The NVH (Noise Vibration Harshness) behavior of modern vehicles
becomes more and more important - especially in terms of new
powertrain concepts, like in hybrid electric or full electric
vehicles. There are many tools and methods to develop and optimize
the NVH behavior of modern vehicles. At the end of the development
process, subjective ratings from road tests are very important. For
objective analyses, different approaches based on artificial neural
networks exist. One example is the AVL-DRIVE™ system, a
driveability analysis and benchmarking system which allows, based
on a very small set of sensors, an adequate objective rating of the
vehicle's driveability. The system automatically detects
driving maneuvers and rates the driveability.

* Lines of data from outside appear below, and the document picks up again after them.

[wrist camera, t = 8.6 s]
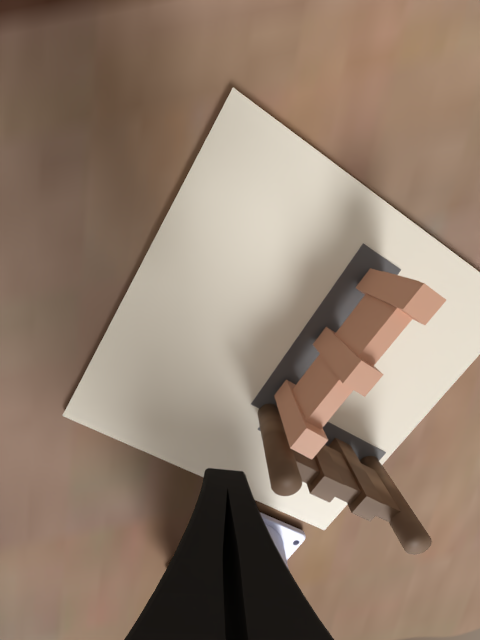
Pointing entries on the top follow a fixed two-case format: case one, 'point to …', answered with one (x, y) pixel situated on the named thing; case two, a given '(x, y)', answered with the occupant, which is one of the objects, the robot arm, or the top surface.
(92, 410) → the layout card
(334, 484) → the fixed fence section
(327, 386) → the folding fence panel
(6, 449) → the top surface
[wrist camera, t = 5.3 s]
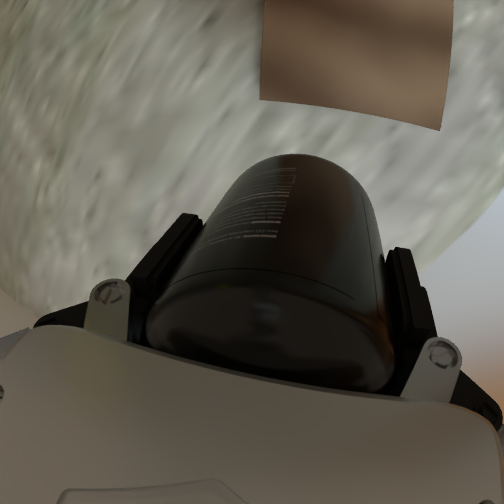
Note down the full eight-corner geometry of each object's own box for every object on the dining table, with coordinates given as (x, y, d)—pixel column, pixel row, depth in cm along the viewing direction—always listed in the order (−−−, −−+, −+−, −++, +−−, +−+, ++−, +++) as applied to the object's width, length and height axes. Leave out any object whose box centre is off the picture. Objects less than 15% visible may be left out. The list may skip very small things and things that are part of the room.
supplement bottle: (223, 266, 17) (114, 488, 7) (231, 137, 13) (-2, 381, 3) (353, 295, 16) (330, 544, 6) (395, 170, 12) (480, 504, 2)
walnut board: (271, -78, 12) (268, -83, 11) (447, -49, 10) (451, -53, 9) (262, 98, 20) (259, 99, 19) (435, 128, 18) (439, 131, 17)
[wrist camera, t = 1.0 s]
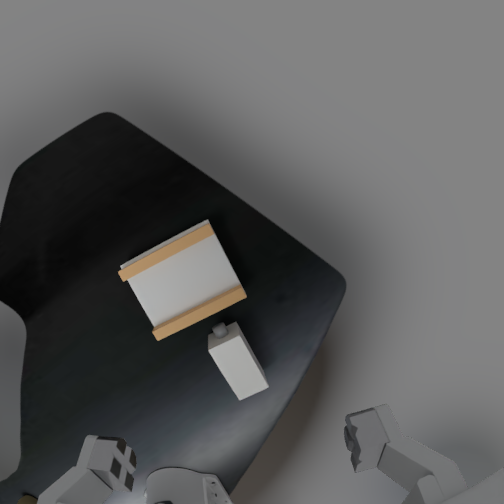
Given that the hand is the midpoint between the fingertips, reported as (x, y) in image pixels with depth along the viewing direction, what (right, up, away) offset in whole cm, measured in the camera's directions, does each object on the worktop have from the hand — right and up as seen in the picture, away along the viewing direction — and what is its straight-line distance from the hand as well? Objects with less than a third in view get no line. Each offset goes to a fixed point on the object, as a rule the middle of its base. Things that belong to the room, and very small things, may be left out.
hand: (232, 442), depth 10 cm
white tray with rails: (-9, +3, +37) cm, 39 cm away
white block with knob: (-2, -10, +40) cm, 41 cm away
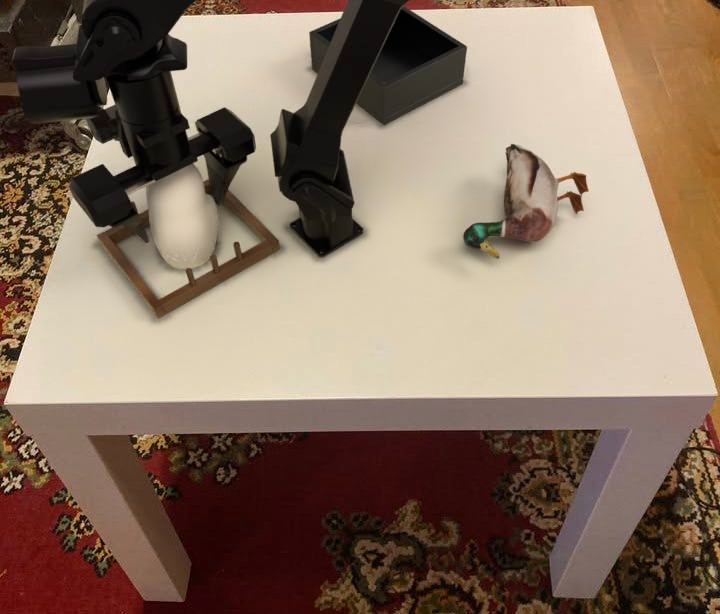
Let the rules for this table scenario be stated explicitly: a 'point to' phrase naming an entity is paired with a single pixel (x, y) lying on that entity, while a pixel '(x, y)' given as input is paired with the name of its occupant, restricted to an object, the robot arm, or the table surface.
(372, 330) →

This article presents a method which is able not only to rate
different maneuvers and the behavior of the vehicle but also to
detect phenomena and causes in the domain of NVH. In terms of
effort, one main requirement was to use the same sensor set as the
driveability evaluation system and no additional equipment.
Basis for the method is a large database consisting of about 104
NVH phenomena. In this database the causes and phenomena are linked
to concrete driving maneuvers. That is permissible because most
phenomena can only occur within one specific maneuver. One example
is the so-called CLONK (powertrain phenomenon), which only appears
during a load change. The phenomena are identified by using
patterns of characteristic frequency ranges. So the user
automatically gets the rating on the one hand and information about
possible causes on the other.
This method will be illustrated by the examples of the humming
of the climatic compressor and the coolant pump as well as the
vibrations during the restarting of the combustion engine in a
hybrid test vehicle. Basis for the validation of this method is
data from experiments on the track and the acoustic roller test
bench at the IPEK - Institute of Product Engineering Karlsruhe.